Supplied information:
• • • •
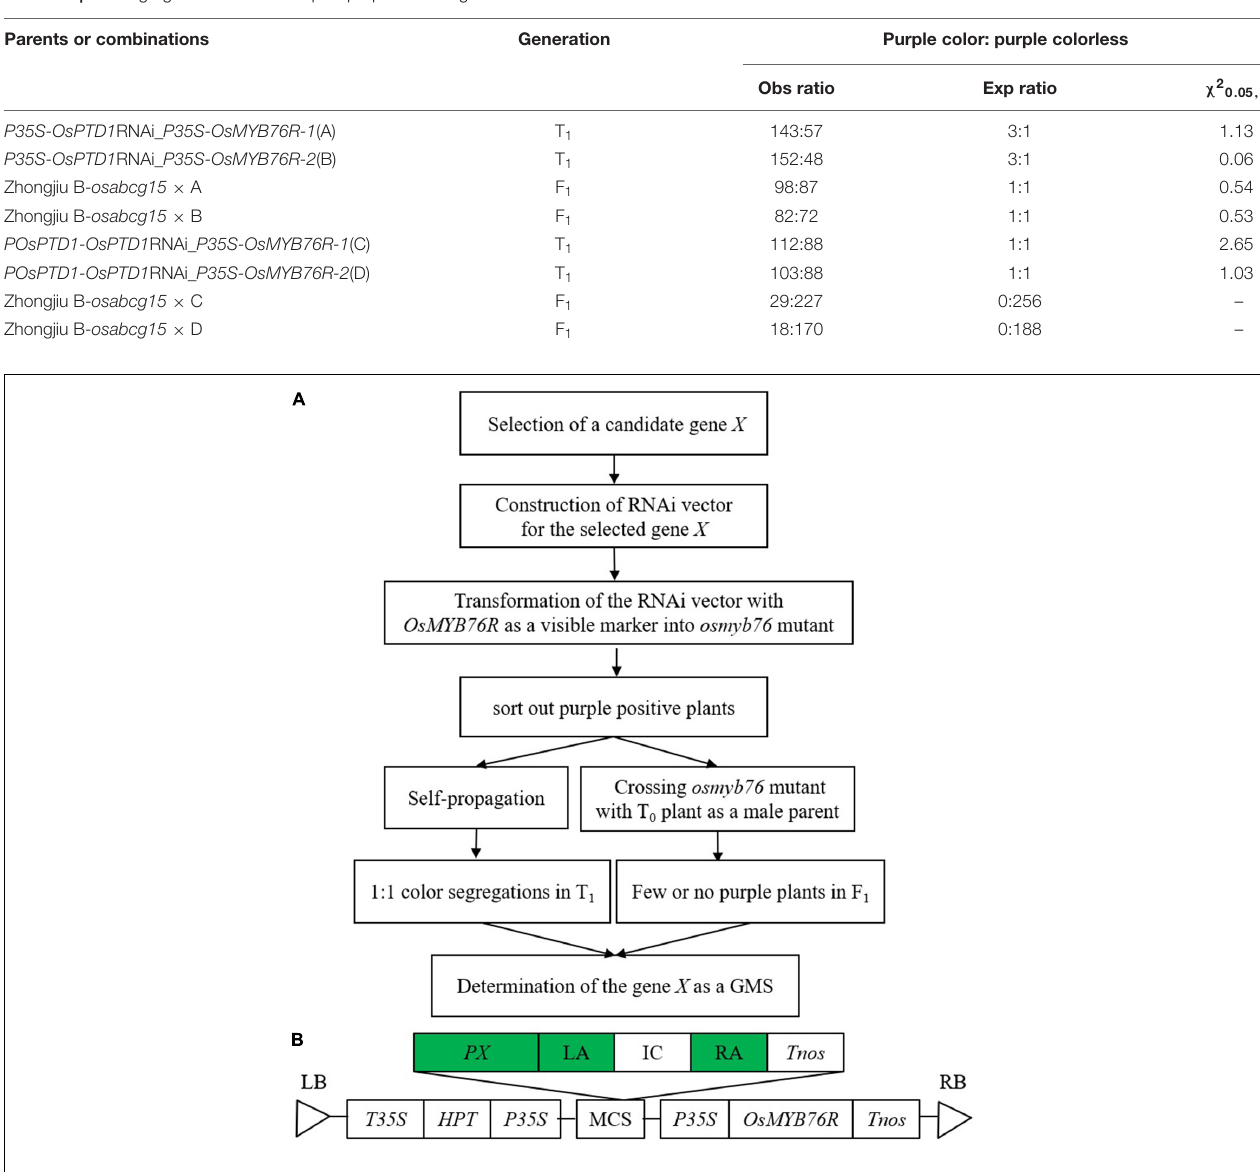
FIGURE 4 | Strategy for gametophytic male sterility preparation and identification. (A) Schematic diagram of gametophytic male sterility (GMS) preparation and identification. (B) Vector structure of this strategy. When this strategy is used, the green highlighting should be replaced according to the candidate GMS-related gene. X, GMS candidate; P X , promoter of X ; LA, left arm of RNAi- X ; IC, the first intron of OsC1 ; RA, right arm of RNAi- X .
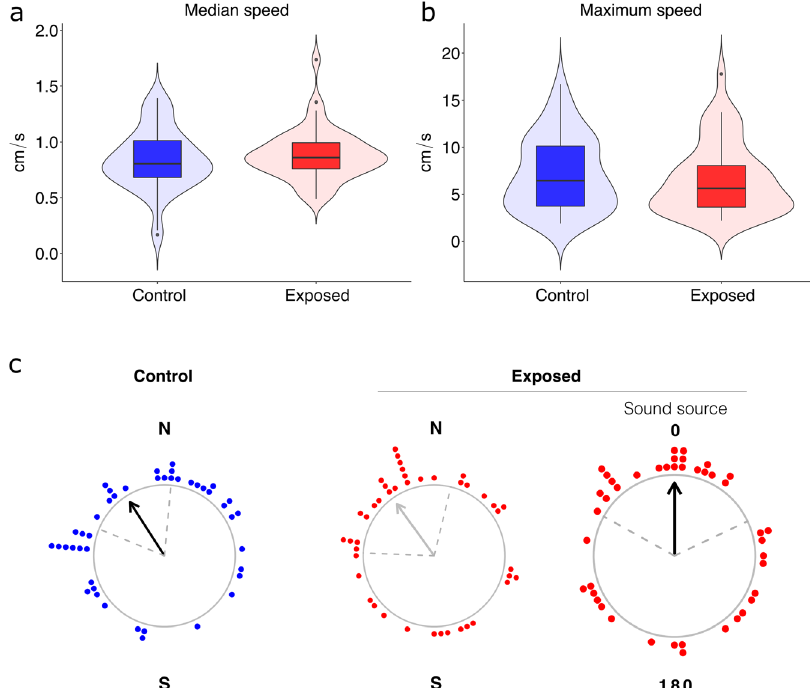
Fig. 6 Swimming speed and orientation behavior of Atlantic cod ( Gadus morhua ) larvae in the drifting chambers. Boxplots show minimum, 25th percentile, median, 75th percentile, and maximum values, in the Control and Exposed groups. a Median routine swimming speed (Control: N = 44; Exposed: N = 45). b Maximum swimming speed (Control: N = 44; Exposed: N = 45). c Orientation of the signi fi cantly orienting larvae (larvae that showed an individual preferred orientation; N = 87) from the Control group (blue points; N = 44) and Exposed group (red points; N = 43) with respect to the magnetic north (N) and south (S), and orientation of the Exposed larvae corrected to the direction of the 100 Hz continuous sound source (C-Bass M72- 110) (sound source). Correction to the direction of the sound source was performed on the tracks of each individual larva, every second, by using the relative direction sound source-chamber from the GPS data. Each point corresponds to the mean bearing of one cod larva in situ (averaged over 600 data points from the video tracks, Fig. S1). The arrow points toward the mean angle of all the individual bearings. The arrow is black when the orientation is signi fi cant ( p < 0.05), as in the larvae from the Control group (Rayleigh ’ s test of uniformity, mean bearing in situ = 327°, r = 0.33, p = 0.006). The black arrow points towards the de fi ned mean direction of 0° (sound source) in the plot showing the orientation of the Exposed larvae with respect to the sound source (Rayleigh test with the speci fi ed mean direction of 0°, N = 43, r = 0.23, p = 0.015). The arrow is gray in the plot of the orientation of exposed larvae with respect to the magnetic north as the orientation direction is close to signi fi cant ( N = 43, mean direction = 324°, r = 0.26, p = 0.051). Dashed gray lines are the 95% con fi dence intervals around the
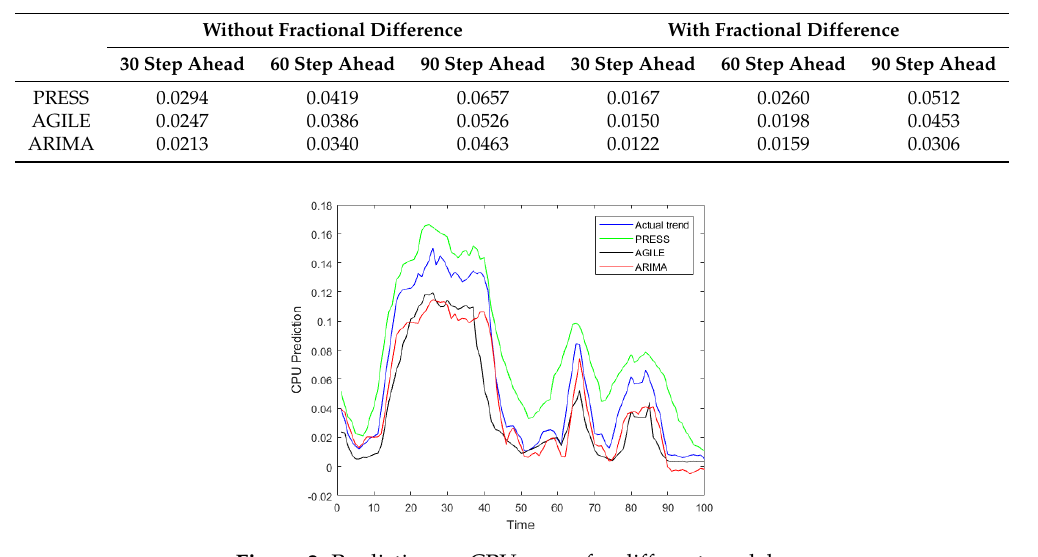
Figure 2. Prediction on CPU usage for different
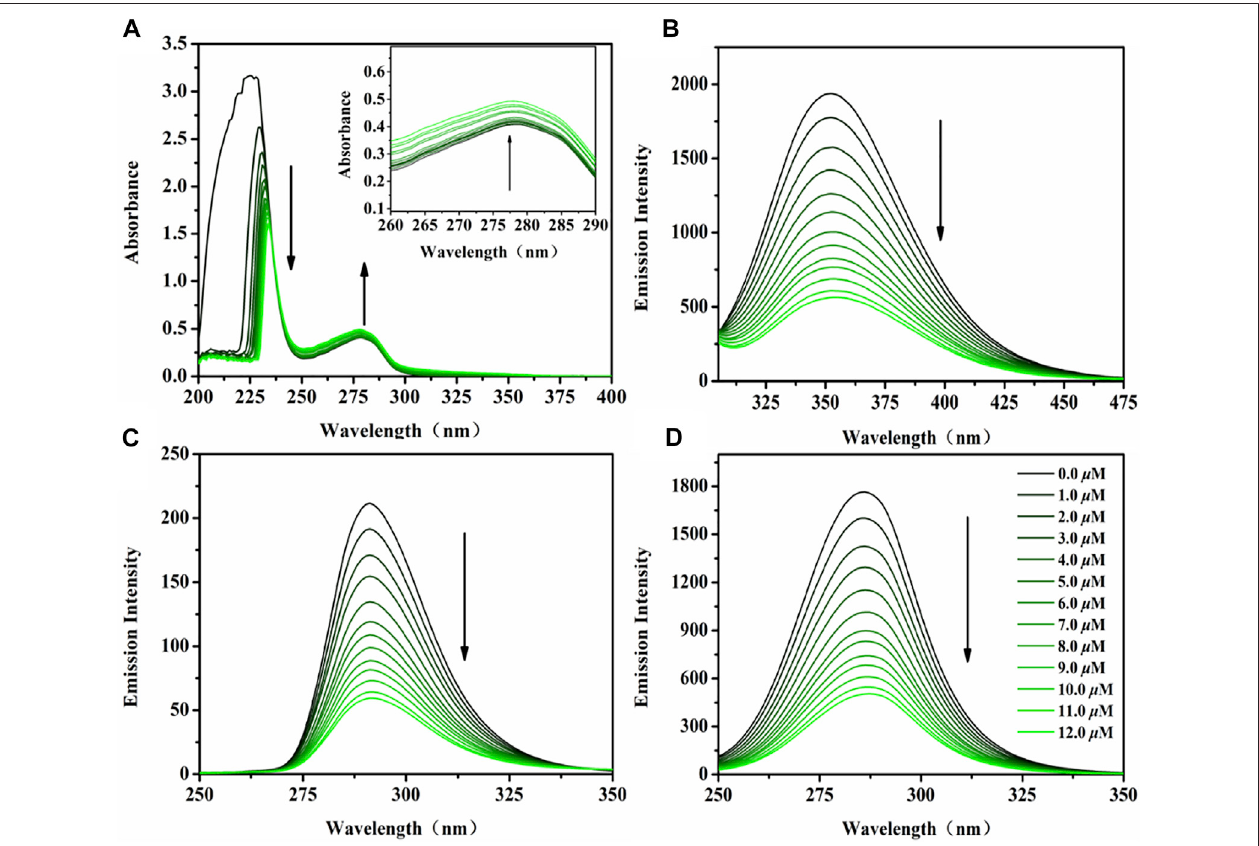
FIGURE3 |(A) UV-vis spectraofBSA(10 μ M) hatched withIr2 (0 – 12 μ M) inTris-HCl solution.Inset: Wavelength from 260to 290 nm; (B) The emission spectra of BSA (10 μ M) hatched with Ir2 (0 – 12 μ M) in Tris-HCl solution; Synchronous fl uorescence spectra of BSA (10 μ M) hatched with Ir2 (0 – 12 μ M) at a wavelength interval of 15 nm (C) and 60 nm (D) ; Arrow shows the intensity change upon increasing Ir2 concentration.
• • • •
Requirement: Only the lines from the one with "Figure 2. Prediction" through the last line above belong in the answer. Reproduce them exactly, without the pictures.

Written answer:
Figure 2. Prediction on CPU usage for different
FIGURE3 |(A) UV-vis spectraofBSA(10 μ M) hatched withIr2 (0 – 12 μ M) inTris-HCl solution.Inset: Wavelength from 260to 290 nm; (B) The emission spectra of BSA (10 μ M) hatched with Ir2 (0 – 12 μ M) in Tris-HCl solution; Synchronous fl uorescence spectra of BSA (10 μ M) hatched with Ir2 (0 – 12 μ M) at a wavelength interval of 15 nm (C) and 60 nm (D) ; Arrow shows the intensity change upon increasing Ir2 concentration.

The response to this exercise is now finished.